In these pages lurk demons from the second-century Book of Tobit and angels with golden blood who reduce fate to a snooker tournament. Vagrants, prostitutes, and ghosts rub shoulders with Oliver Cromwell, Samuel Beckett, James Joyce's tragic daughter Lucia, and Buffalo Bill, among many others. There is a conversation in the thunderstruck dome of St. Paul's Cathedral, childbirth on the cobblestones of Lambeth Walk, an estranged couple sitting all night on the cold steps of a Gothic church front, and an infant choking on a cough drop for eleven chapters. An art exhibition is in preparation, and above the world a naked old man and a beautiful dead baby race along the Attics of the Breath toward the heat death of the universe.

An opulent mythology for those without a pot to piss in, through the labyrinthine streets and pages of Jerusalem tread ghosts that sing of wealth, poverty, and our threadbare millennium. They discuss English as a visionary language from John Bunyan to James Joyce, hold forth on the illusion of mortality post-Einstein, and insist upon the meanest slum as Blake's eternal holy city.

Lost Girls

Alan Moore

The sexual adventures of Alice Fairchild (from Alice in Wonderland), Dorothy Gale (from The Wizard of Oz) and Wendy Darling (from Peter Pan and married to a much older man called Harold Potter).

V For Vendetta

Alan Moore
David Lloyd

A powerful story about loss of freedom and individuality, V FOR VENDETTA takes place in a totalitarian England following a devastating war that changed the face of the planet.

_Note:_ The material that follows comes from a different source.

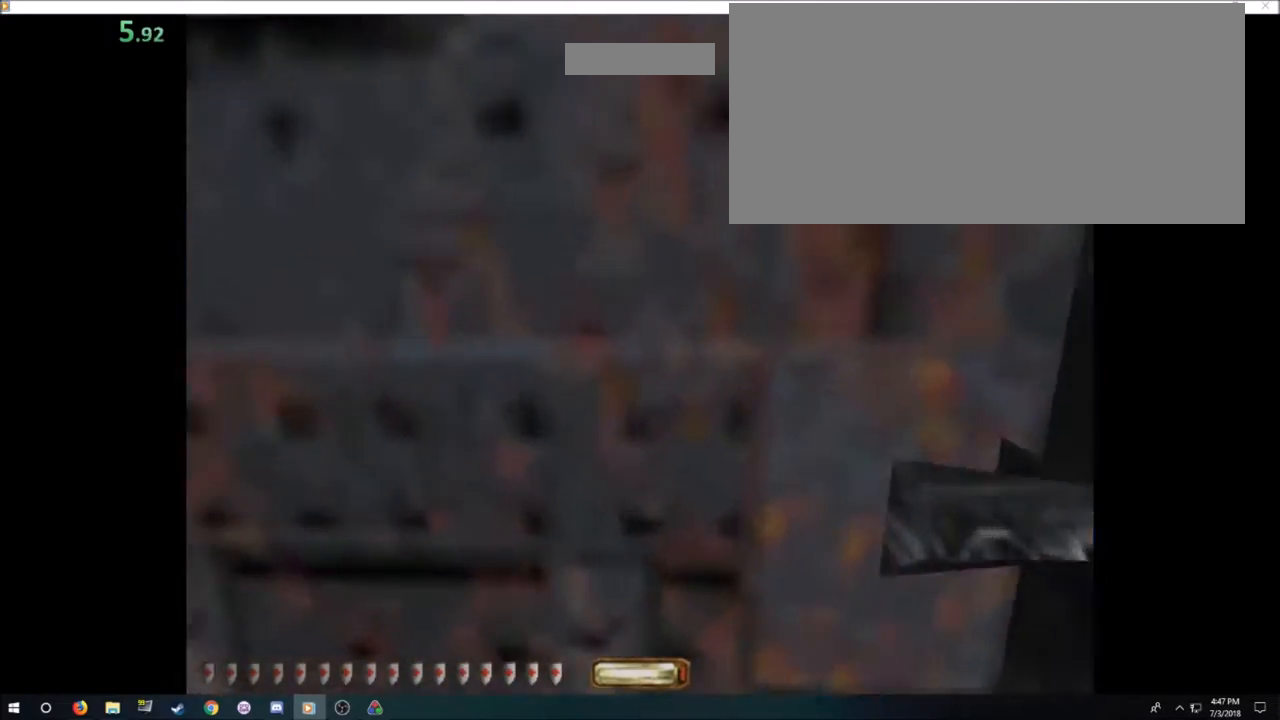
{"keys": [], "mouse": [], "events": [[33, "a", "up"], [66, "d", "down"], [400, "d", "up"], [400, "w", "up"]]}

In a world without political freedom, personal freedom and precious little faith in anything comes a mysterious man in a white porcelain mask who fights political oppressors through terrorism and seemingly absurd acts. It's a gripping tale of the blurred lines between ideological good and evil.

Voice of the Fire

Alan Moore

In a story full of lust, madness, and ecstasy, we meet twelve distinctive characters that lived in the same region of central England over the span of six thousand years. Their narratives are woven together in patterns of recurring events, strange traditions, and uncanny visions. First, a cave-boy loses his mother, falls in love, and learns a deadly lesson. He is followed by an extraordinary cast of characters: a murderess who impersonates her victim, a fisherman who believes he has become a different species, a Roman emissary who realizes the bitter truth about the Empire, a crippled nun who is healed miraculously by a disturbing apparition, an old crusader whose faith is destroyed by witnessing the ultimate relic, two witches, lovers, who burn at the stake. Each interconnected tale traces a path in a journey of discovery of the secrets of the land. In the tradition of Kipling's Puck of Pook's Hill, Schwob's Imaginary Lives, and Borges' A Universal History of Infamy, Alan Moore (Watchmen, From Hell, Lost Girls) travels through history blending truth and conjecture, in a novel that is dazzling, moving, sometimes tragic, but always mesmerizing.

Watchmen

Alan Moore
Dave Gibbons

It all begins with the paranoid delusions of a half-insane hero called Rorschach. But is Rorschach really insane or has he in fact uncovered a plot to murder super-heroes and, even worse, millions of innocent civilians? On the run from the law, Rorschach reunites with his former teammates in a desperate attempt to save the world and their lives, but what they uncover will shock them to their very core and change the face of the planet! Following two generations of masked superheroes from the close of World War II to the icy shadow of the Cold War comes this groundbreaking comic story - the story of The Watchmen.

A Hypothetical Lizard

Liavek

Alan Moore

WFA nominated novelette. It was originally published in the anthology Liavek: Wizard's Row (1987), edited by Will Shetterly and Emma Bull. The story can also be found in the anthology The Year's Best Fantasy: First Annual Collection (1988), edited by Ellen Datlow and Terri Windling.